+++ 提示記事

群馬のスキー場、冬季以外の集客に力 群馬県内のスキー場が冬季以外の集客策に取り組んでいる。川場スキー場(群馬県川場村)はスケートボードなどを楽しめる施設を開設する。草津国際スキー場(群馬県草津町)は女性を対象にしたハイキングイベントを拡充する。スキー人口が伸び悩むなか、年間を通じて集客できるようにする。

川場スキー場を運営する日本スキー場開発(東京・千代田)はスキー場の隣にある土地を川場村から借り、エアガンなどを使って陣取り合戦をする「サバイバルゲーム」の施設を7月1日に開設する。「ベースキャンプ・カワバ」で、総面積は約30万平方メートル。

キャンプ場として使われていた土地で、森林に囲まれているため、騒音対策が必要ないのが特徴。スキー場の整備で使う重機や建機を使い、同社の社員が造成する。

またスキー場の駐車場を一部改装し、スケートボードなどを楽しめる「カワバ・スケートパーク」も開設する。若年層に人気のあるストリートスポーツのファンを呼び込む。シーズンオフの期間だけで年2000人程度の集客を見込む。

草津国際スキー場は山歩きの初心者や登山好きの女性「山ガール」の取り込みを狙う。昨年始めた、女性限定のガイド付きハイキングツアーの定員を1.5倍に増やす。高山植物のコマクサ観賞やパワースポットとして人気の名所をアピールする。レストランでの食事や露天風呂の割引券をつけ、一日中楽しめるようにした。ハイキング客を増やすことで、ロープウエーを一年中ムラなく稼働させる。

宝台樹スキー場(群馬県みなかみ町)は7月、二輪車好きが集まる「バイクミーティング」を開催する。スキー場の駐車場を開放し、二輪車で入場できるようにする。「イベントで来た人の宿泊や飲食が期待でき、経済効果が大きい」(みなかみ町観光協会)として、毎年恒例のイベントに育てる狙い。

++++++

群馬のスキー場に関する記事のうち、「キャンプ場として使われていた」で始まり「を一年中ムラなく稼働させる。」までの部分を一字一句変えずに書き写せ。 次の項目はこの記事とは関係がない。

+++ 提示資料

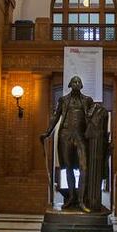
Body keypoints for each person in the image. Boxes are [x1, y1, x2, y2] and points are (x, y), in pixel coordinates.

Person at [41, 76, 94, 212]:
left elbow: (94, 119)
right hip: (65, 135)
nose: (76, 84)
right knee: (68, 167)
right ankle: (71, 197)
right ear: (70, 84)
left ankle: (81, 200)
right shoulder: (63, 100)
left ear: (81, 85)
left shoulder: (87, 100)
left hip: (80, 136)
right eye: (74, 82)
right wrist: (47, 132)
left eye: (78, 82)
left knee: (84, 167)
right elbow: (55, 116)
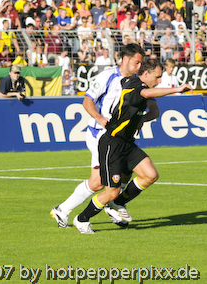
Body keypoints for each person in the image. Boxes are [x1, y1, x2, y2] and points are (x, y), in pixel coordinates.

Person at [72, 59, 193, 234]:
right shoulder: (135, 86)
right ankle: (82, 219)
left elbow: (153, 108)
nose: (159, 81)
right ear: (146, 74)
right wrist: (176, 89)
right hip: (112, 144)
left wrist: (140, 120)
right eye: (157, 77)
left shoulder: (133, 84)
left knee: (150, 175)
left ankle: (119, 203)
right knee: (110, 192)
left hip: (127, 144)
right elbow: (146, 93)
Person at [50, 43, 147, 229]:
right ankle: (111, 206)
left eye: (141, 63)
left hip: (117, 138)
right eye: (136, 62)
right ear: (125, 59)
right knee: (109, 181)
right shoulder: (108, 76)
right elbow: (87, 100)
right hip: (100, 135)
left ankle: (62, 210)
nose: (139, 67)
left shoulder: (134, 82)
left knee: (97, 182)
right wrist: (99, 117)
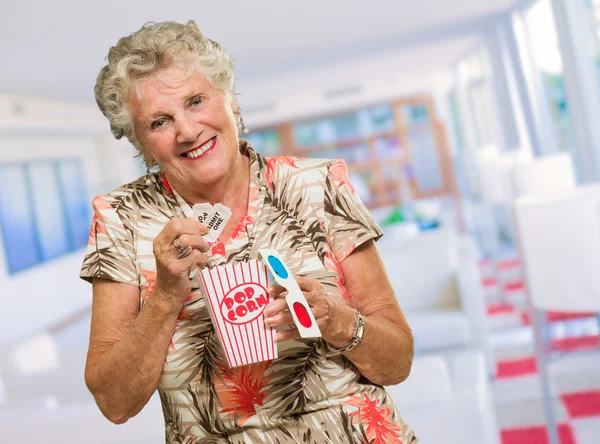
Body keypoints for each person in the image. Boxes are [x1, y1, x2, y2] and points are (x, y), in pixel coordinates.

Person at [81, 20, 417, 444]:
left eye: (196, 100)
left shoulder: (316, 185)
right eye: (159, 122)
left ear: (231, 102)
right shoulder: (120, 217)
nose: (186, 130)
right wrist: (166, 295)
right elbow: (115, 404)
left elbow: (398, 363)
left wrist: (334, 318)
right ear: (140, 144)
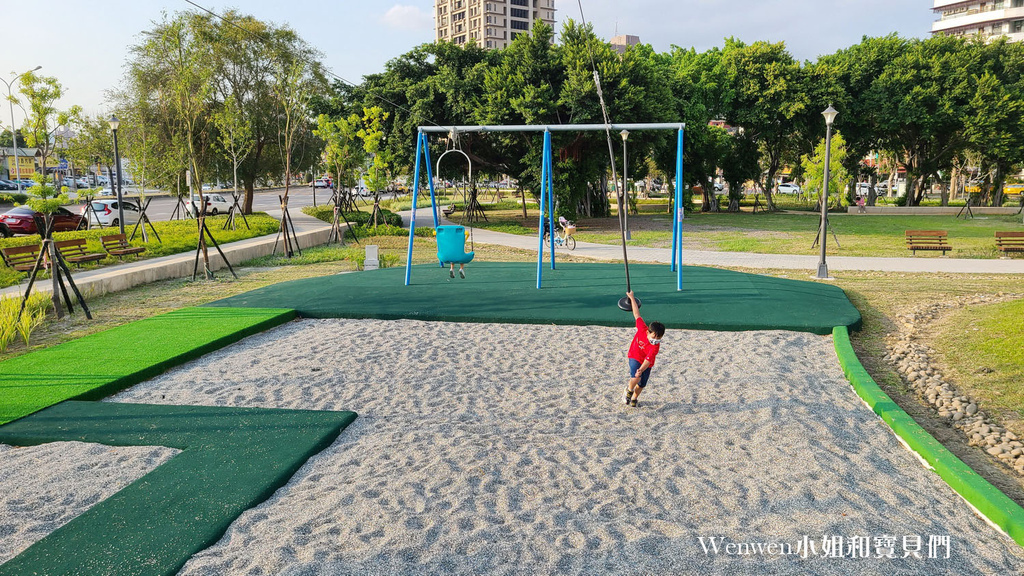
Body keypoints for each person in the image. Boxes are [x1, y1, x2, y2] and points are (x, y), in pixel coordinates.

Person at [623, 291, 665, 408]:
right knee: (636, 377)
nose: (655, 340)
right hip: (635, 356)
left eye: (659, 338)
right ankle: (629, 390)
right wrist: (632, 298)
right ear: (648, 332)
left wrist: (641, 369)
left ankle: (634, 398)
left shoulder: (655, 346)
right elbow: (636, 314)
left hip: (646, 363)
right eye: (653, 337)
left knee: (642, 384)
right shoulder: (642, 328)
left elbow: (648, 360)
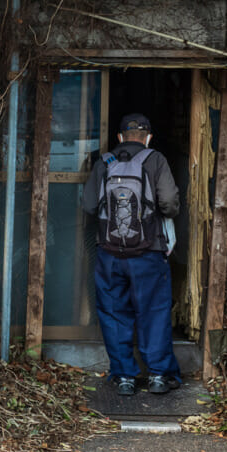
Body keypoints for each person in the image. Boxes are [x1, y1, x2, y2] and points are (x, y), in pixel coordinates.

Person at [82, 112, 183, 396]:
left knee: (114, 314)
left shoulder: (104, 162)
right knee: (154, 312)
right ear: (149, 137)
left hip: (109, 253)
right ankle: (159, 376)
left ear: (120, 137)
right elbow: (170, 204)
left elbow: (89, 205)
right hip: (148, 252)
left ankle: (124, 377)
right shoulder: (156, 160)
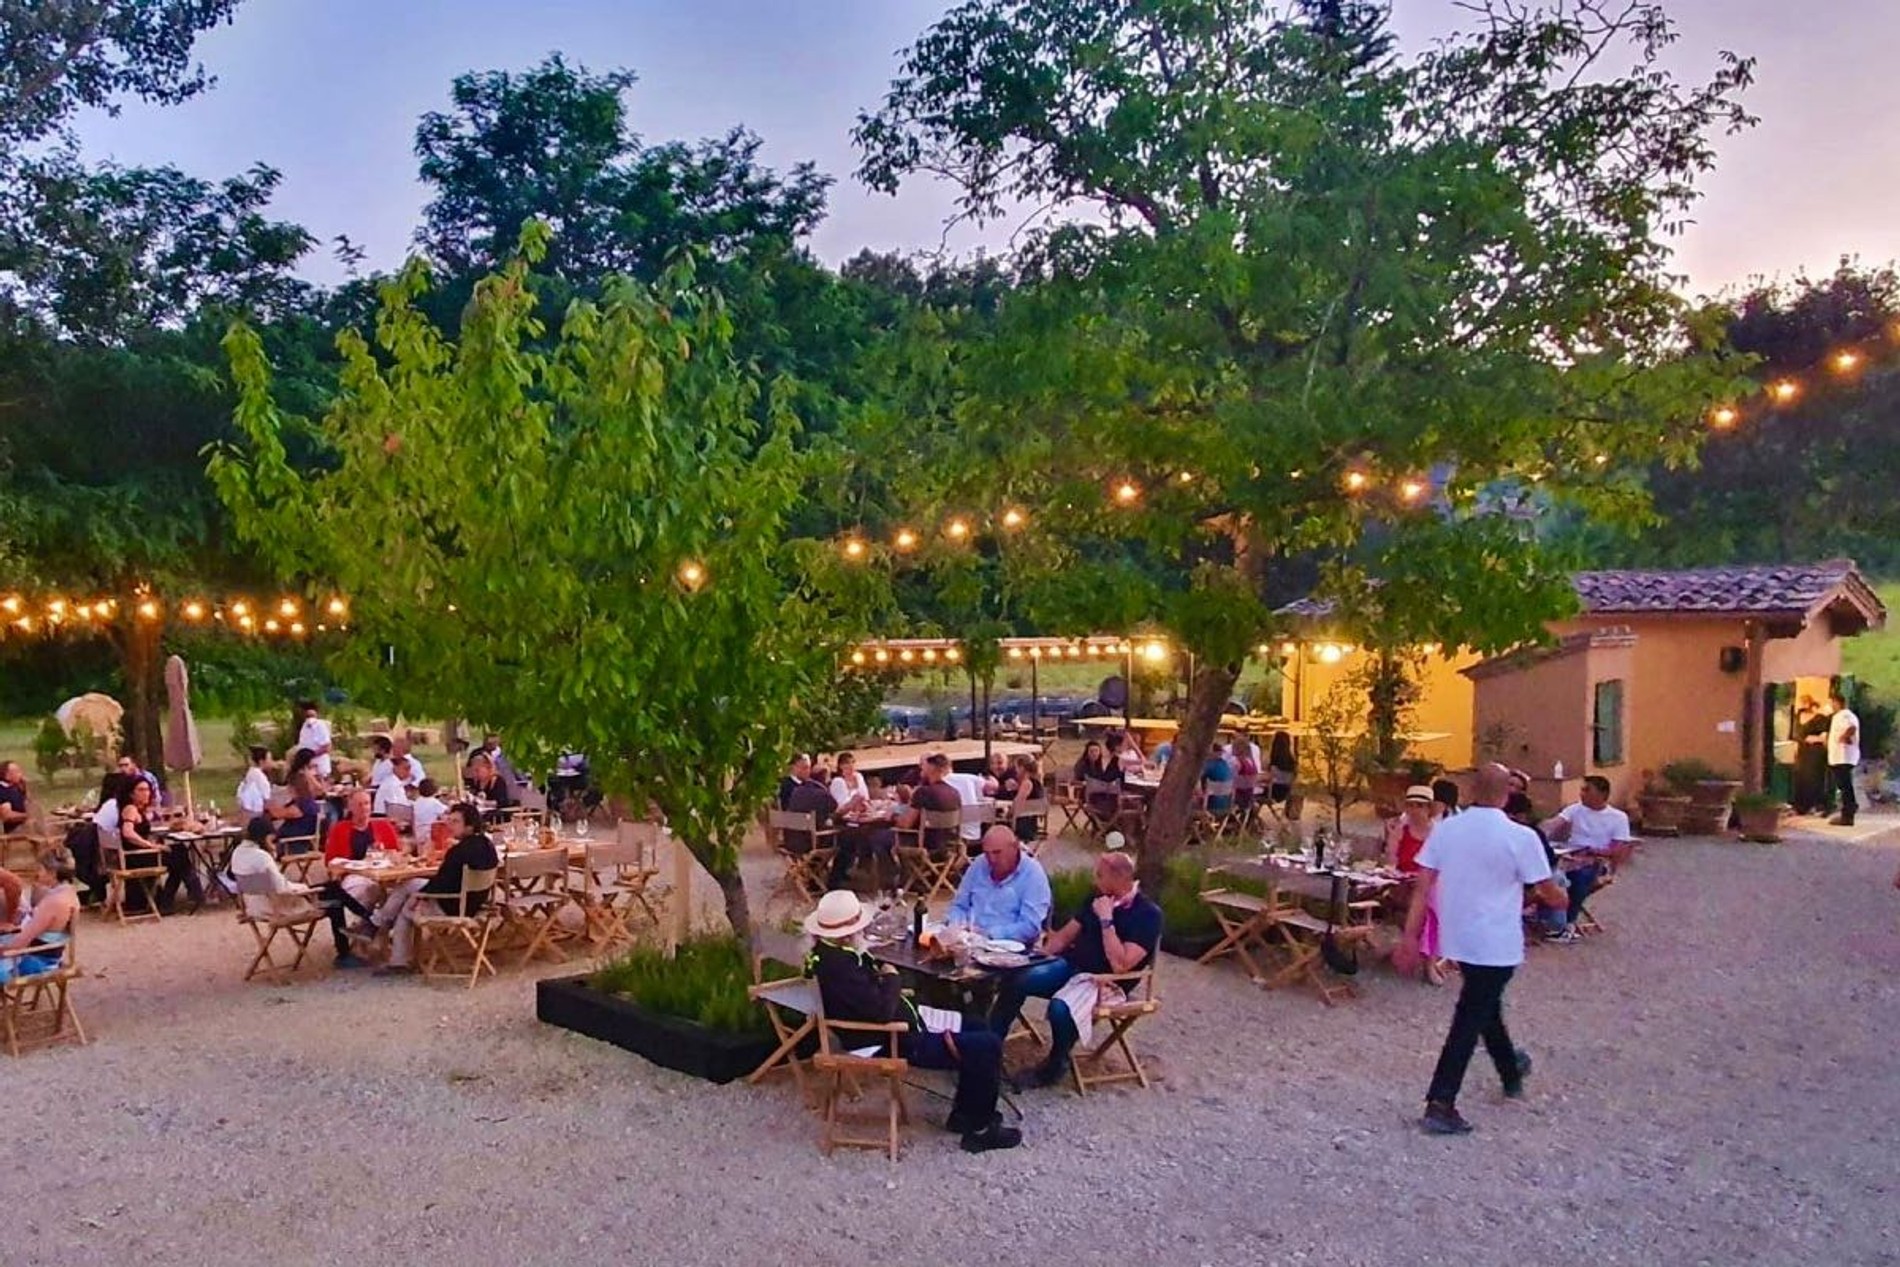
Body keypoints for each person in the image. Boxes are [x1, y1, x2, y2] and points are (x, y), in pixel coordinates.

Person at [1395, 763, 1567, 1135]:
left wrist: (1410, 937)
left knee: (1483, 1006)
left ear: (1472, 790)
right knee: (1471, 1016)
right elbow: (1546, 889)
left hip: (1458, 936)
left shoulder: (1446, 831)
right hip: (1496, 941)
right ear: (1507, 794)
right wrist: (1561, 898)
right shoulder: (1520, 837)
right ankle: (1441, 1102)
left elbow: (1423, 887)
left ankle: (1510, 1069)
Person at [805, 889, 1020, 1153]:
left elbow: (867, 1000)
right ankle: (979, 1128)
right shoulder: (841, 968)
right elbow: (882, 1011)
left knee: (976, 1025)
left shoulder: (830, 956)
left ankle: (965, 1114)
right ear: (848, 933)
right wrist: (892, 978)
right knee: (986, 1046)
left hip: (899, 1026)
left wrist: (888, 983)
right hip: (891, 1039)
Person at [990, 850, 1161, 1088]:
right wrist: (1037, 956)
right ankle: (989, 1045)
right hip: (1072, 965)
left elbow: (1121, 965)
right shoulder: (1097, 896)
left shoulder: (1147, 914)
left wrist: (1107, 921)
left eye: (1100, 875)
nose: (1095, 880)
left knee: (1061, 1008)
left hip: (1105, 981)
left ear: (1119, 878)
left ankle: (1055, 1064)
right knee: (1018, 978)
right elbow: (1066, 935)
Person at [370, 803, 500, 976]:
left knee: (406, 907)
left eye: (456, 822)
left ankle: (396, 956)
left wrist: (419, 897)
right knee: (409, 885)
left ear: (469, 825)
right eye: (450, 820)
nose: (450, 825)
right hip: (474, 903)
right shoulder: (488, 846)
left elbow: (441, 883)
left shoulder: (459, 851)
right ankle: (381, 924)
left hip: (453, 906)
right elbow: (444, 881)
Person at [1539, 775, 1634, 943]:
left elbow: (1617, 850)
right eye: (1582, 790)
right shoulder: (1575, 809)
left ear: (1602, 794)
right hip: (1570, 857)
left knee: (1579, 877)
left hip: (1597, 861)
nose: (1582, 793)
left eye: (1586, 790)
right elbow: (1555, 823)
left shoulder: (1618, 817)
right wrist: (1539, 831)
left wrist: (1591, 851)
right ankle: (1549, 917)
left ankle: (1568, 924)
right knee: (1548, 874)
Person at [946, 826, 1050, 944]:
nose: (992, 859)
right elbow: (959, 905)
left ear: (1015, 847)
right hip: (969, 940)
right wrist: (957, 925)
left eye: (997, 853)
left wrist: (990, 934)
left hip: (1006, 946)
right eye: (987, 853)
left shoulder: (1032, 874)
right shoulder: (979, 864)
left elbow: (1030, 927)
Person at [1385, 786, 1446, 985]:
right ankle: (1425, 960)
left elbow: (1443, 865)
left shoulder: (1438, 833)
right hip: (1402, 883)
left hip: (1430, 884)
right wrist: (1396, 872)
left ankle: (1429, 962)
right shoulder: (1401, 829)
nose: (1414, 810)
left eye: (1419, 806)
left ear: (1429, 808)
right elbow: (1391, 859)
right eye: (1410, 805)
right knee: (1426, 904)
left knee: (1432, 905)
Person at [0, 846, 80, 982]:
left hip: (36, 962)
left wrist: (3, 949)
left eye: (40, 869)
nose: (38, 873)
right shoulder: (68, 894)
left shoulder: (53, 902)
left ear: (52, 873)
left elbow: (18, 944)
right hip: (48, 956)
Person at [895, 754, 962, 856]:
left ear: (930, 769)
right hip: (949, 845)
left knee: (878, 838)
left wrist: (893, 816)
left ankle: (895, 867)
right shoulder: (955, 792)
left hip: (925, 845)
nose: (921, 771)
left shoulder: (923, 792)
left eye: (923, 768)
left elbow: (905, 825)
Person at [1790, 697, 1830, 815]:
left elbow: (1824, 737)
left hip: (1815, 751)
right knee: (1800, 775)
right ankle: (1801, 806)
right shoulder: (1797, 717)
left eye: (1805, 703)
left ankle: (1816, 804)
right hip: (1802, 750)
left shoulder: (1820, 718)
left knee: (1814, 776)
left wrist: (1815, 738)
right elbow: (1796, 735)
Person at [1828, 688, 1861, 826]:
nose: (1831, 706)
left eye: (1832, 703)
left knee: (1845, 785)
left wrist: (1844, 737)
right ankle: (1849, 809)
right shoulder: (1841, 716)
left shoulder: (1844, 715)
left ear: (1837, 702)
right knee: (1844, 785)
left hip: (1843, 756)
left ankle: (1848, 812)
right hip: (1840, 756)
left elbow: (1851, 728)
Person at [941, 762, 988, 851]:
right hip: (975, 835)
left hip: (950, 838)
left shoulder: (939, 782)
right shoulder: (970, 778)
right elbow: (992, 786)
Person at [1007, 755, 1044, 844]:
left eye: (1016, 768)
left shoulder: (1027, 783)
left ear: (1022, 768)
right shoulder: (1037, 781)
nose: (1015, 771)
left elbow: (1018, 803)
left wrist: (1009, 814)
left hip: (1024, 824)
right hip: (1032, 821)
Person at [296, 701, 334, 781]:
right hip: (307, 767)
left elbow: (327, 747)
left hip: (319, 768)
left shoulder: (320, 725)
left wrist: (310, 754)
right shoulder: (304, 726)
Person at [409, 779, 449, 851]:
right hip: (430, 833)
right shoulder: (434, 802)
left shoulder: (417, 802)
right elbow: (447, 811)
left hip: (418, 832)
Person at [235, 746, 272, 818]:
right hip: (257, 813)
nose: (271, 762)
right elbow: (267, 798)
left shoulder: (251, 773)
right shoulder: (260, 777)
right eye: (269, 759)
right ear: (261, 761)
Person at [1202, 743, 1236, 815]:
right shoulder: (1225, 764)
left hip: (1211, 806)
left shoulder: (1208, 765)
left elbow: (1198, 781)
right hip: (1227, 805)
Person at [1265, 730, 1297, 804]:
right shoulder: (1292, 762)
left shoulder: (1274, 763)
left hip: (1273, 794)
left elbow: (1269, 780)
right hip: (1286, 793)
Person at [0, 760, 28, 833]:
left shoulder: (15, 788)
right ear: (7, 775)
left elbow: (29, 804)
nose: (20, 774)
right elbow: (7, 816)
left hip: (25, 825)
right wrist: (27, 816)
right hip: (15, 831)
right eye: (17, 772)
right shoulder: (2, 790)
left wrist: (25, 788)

++++++

» 解答:
キャンプ場として使われていた土地で、森林に囲まれているため、騒音対策が必要ないのが特徴。スキー場の整備で使う重機や建機を使い、同社の社員が造成する。

またスキー場の駐車場を一部改装し、スケートボードなどを楽しめる「カワバ・スケートパーク」も開設する。若年層に人気のあるストリートスポーツのファンを呼び込む。シーズンオフの期間だけで年2000人程度の集客を見込む。

草津国際スキー場は山歩きの初心者や登山好きの女性「山ガール」の取り込みを狙う。昨年始めた、女性限定のガイド付きハイキングツアーの定員を1.5倍に増やす。高山植物のコマクサ観賞やパワースポットとして人気の名所をアピールする。レストランでの食事や露天風呂の割引券をつけ、一日中楽しめるようにした。ハイキング客を増やすことで、ロープウエーを一年中ムラなく稼働させる。